Le shamisen assoit sa popularité durant l'ère Azuchi-Momoyama (1568-1600) et profitera de l'ère Edo (1603-1868) et du développement d'une musique nationale pour se répandre dans l'archipel à travers le théâtre kabuki, et déterminer sa forme moderne. Le shamisen devient l'instrument de prédilection des geisha.

! Curiosité organologique, le sanhsien, très populaire au Szechwan et au Fukien dès le 13ème siècle (Chine), fut joué en compagnie du pipa. Ce pipa, évoluera au Japon sous le nom de biwa, qui influencera l'évolution du shamisen en lui transmettant son bachi.

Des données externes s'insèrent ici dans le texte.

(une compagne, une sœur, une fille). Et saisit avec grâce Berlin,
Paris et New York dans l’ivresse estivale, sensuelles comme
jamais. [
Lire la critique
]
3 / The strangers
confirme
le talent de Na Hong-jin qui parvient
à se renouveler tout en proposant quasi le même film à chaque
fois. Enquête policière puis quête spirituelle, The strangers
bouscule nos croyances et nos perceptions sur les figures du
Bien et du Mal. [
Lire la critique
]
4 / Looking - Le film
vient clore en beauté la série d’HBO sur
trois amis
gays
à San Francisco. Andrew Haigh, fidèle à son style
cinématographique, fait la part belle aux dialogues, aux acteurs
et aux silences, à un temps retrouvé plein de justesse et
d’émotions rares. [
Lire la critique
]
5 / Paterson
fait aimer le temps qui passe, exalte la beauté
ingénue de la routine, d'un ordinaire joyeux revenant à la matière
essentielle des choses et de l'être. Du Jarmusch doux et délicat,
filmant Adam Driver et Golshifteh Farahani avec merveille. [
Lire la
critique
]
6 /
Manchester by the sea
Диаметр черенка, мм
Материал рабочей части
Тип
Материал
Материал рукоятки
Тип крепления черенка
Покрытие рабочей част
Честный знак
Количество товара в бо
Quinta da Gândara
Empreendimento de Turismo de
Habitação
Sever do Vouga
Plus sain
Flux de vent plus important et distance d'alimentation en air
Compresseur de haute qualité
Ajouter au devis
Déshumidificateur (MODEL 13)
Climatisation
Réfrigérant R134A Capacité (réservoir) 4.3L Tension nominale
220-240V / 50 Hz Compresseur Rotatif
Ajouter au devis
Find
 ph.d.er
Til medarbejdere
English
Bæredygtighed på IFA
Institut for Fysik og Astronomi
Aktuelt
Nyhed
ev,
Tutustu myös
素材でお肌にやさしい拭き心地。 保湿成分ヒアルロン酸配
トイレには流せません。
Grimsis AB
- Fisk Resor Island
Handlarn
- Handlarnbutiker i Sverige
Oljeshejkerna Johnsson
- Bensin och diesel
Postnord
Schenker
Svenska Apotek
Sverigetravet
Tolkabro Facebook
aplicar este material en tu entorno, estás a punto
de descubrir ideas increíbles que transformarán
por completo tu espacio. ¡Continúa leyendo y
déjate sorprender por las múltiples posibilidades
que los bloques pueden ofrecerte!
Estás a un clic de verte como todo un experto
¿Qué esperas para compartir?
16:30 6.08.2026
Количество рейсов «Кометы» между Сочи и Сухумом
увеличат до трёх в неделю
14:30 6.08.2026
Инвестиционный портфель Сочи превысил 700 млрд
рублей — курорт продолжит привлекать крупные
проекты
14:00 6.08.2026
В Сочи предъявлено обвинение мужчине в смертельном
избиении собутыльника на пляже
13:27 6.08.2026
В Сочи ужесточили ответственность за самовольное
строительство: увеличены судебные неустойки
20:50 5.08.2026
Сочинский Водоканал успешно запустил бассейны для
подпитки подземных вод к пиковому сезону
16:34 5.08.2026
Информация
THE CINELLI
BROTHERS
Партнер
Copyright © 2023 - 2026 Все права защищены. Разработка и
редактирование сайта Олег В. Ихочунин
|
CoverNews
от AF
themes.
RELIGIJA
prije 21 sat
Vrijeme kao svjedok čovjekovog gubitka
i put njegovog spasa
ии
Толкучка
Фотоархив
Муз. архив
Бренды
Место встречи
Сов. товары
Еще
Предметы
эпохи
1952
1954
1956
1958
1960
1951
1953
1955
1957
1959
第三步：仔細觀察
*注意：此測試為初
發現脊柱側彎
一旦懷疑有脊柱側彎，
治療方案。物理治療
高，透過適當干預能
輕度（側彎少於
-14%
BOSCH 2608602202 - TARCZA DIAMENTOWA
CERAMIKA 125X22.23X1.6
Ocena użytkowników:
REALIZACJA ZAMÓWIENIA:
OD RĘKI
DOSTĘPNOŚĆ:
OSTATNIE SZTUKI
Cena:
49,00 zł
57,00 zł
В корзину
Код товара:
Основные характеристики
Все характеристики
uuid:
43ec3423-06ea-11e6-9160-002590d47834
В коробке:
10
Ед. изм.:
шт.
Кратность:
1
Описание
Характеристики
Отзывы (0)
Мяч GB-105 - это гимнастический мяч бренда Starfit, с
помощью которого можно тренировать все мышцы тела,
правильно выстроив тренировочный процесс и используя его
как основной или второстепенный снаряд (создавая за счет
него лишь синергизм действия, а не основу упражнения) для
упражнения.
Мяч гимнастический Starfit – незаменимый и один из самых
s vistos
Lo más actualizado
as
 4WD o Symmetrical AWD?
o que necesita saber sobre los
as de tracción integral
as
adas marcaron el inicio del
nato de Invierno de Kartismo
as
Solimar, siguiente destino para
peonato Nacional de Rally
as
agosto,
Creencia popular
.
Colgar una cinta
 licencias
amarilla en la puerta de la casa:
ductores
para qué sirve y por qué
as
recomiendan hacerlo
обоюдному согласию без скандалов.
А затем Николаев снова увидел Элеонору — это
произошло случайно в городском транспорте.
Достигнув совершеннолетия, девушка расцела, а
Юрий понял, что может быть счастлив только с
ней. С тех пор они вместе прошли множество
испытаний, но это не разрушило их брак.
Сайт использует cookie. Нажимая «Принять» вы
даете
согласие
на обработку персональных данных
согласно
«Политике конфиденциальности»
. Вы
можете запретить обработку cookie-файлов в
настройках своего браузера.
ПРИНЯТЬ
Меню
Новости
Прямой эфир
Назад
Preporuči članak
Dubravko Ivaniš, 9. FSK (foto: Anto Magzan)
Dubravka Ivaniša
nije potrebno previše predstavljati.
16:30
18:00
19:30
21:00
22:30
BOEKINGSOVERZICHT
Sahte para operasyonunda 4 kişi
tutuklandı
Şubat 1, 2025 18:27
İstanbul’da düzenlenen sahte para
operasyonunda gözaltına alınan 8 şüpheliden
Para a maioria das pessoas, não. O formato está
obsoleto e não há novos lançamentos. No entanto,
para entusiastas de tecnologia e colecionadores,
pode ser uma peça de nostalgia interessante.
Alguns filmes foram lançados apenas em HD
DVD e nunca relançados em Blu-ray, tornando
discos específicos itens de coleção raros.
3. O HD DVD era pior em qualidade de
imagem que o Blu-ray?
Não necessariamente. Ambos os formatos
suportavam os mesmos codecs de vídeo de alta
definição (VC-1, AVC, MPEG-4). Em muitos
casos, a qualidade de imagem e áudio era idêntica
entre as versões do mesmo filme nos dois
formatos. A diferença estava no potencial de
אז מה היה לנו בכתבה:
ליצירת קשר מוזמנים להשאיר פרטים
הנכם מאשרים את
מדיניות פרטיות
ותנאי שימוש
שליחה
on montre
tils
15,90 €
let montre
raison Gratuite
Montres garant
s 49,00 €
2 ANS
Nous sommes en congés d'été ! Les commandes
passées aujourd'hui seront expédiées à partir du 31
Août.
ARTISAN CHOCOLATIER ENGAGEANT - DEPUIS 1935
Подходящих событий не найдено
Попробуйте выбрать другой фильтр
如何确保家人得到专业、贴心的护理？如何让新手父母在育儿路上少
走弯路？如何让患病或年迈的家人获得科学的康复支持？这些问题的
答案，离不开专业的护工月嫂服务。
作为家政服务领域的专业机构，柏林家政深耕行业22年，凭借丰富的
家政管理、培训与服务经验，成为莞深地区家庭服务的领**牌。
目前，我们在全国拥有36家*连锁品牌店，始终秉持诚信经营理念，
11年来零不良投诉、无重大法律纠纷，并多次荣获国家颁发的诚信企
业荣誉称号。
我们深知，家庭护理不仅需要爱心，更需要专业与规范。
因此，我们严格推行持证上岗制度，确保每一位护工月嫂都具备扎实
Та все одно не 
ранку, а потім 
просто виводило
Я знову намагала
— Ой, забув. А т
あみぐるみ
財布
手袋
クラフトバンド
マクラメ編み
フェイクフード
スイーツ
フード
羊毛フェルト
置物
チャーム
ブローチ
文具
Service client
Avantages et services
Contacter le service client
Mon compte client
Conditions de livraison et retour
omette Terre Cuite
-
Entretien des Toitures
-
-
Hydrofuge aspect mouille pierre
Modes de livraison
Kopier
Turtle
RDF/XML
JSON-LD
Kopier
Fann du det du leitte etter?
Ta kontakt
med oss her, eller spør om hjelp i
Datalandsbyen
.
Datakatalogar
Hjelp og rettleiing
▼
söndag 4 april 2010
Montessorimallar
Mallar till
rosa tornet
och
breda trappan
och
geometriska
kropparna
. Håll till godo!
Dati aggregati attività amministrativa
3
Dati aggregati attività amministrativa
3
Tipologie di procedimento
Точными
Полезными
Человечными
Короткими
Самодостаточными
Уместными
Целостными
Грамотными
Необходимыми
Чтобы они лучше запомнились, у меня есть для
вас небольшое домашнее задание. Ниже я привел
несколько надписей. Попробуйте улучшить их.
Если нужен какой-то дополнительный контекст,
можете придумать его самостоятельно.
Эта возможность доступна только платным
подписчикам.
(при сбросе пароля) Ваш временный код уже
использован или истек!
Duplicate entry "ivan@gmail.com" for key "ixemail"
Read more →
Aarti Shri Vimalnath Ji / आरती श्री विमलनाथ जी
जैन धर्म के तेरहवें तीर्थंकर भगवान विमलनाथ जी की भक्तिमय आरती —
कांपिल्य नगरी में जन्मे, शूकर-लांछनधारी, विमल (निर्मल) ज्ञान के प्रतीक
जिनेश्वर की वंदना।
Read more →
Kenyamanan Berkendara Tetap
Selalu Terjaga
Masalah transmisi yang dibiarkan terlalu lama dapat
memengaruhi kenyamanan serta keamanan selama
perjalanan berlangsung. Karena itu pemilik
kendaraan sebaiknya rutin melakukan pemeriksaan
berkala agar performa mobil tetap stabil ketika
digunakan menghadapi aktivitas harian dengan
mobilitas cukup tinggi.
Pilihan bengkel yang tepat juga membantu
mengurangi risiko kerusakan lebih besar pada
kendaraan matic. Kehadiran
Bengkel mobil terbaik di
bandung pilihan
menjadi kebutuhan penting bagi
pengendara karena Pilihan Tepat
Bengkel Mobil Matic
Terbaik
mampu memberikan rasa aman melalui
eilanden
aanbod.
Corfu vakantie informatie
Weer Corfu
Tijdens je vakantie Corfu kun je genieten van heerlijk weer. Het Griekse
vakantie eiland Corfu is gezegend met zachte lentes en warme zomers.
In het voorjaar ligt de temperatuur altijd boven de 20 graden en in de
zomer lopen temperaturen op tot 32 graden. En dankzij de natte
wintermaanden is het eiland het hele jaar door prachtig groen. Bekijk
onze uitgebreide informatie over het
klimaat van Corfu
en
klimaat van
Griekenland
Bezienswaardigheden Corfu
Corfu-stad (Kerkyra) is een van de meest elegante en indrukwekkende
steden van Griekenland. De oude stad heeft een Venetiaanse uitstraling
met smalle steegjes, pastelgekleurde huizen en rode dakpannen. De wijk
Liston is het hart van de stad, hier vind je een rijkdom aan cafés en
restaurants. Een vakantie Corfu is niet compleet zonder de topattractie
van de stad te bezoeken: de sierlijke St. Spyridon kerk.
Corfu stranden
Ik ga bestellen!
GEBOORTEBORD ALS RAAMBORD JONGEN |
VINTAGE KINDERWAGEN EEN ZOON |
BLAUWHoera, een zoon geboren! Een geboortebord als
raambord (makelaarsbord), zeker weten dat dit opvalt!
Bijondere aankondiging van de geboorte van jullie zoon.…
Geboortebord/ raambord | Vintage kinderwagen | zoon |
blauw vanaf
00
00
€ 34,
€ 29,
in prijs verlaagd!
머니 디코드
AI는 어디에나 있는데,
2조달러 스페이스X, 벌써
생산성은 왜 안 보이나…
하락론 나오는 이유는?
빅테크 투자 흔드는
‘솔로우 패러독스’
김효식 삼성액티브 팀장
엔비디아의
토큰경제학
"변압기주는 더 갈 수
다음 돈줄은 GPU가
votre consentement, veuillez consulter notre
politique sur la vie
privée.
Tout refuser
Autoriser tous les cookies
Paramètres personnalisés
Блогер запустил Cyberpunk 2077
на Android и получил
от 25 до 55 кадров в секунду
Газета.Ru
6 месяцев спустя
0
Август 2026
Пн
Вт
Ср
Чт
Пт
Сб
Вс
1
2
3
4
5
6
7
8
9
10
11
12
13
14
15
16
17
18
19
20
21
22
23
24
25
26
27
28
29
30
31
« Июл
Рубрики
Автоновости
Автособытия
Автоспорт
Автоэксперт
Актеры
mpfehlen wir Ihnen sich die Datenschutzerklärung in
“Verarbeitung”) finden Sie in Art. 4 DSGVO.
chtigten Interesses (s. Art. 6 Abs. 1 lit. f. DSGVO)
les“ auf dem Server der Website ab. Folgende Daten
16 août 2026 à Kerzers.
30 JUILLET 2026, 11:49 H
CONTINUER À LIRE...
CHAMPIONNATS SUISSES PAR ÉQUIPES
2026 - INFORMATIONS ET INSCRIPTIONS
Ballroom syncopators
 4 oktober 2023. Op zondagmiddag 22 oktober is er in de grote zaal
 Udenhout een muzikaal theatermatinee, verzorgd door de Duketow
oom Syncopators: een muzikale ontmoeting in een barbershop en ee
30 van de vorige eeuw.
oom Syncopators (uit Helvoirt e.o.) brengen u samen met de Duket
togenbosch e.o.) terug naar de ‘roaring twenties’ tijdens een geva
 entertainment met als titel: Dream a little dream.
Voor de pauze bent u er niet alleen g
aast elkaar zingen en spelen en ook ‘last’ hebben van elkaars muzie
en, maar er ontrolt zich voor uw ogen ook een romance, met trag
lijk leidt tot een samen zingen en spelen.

Au plus loin que peut remonter notre savoir, le shamisen descendrait comme de nombreux luths; de la cithare de l'antiquité grecque et plus proche de nous (2000 av. J.C), du nefer égyptien, comportant une petite caisse de résonance rectangulaire ainsi qu'un manche long. Le commerce international combiné à des milliers d'années d'évolutions culturelles et comportementales ont pu aboutir au shamisen tel qu'on le connaît.

Le shamisen


Luth à cordes pincées, le shamisen est incontestablement l'instrument le plus populaire du Japon. Jouant dans l'archipel un rôle similaire à celui du violon en Europe, il fut le partenaire de nombreux style musicaux, accompagnant notamment le chant, (joué alors en Kouta, pincé), jusqu'à l'avènement de la guitare.
Instrument d'une grande ubiquité, il est décrit au 19ème siècle comme l'antithèse des sons harmonieux utilisés en occident.

D'ordinaire appelé shamisen, il est aussi nommé samisen dans le Kansai ou sangen dans la musique de chambre. On trouve à Okinawa le sanshin, modèle munit de peaux de serpents. Plusieurs parents existent, on trouve le sanhsien en Chine ou encore le dantam au vietnam.
Le shamisen possède une famille composée de plusieurs types; le futuzao (à col épais), le chuzao (à col normal), et le hosozao (à col mince).

Le shamisen côtoie différents styles. Tout d'abord apprécié pour accompagner les chants populaires (minyo), il rejoindra le kabuki, le jôruri, le gidayû, puis le sankyôku, trio regroupant le shamisen, le koto et le kokyu, puis le shakuhachi au 19ème. Il fut présent également dans le Nagauta.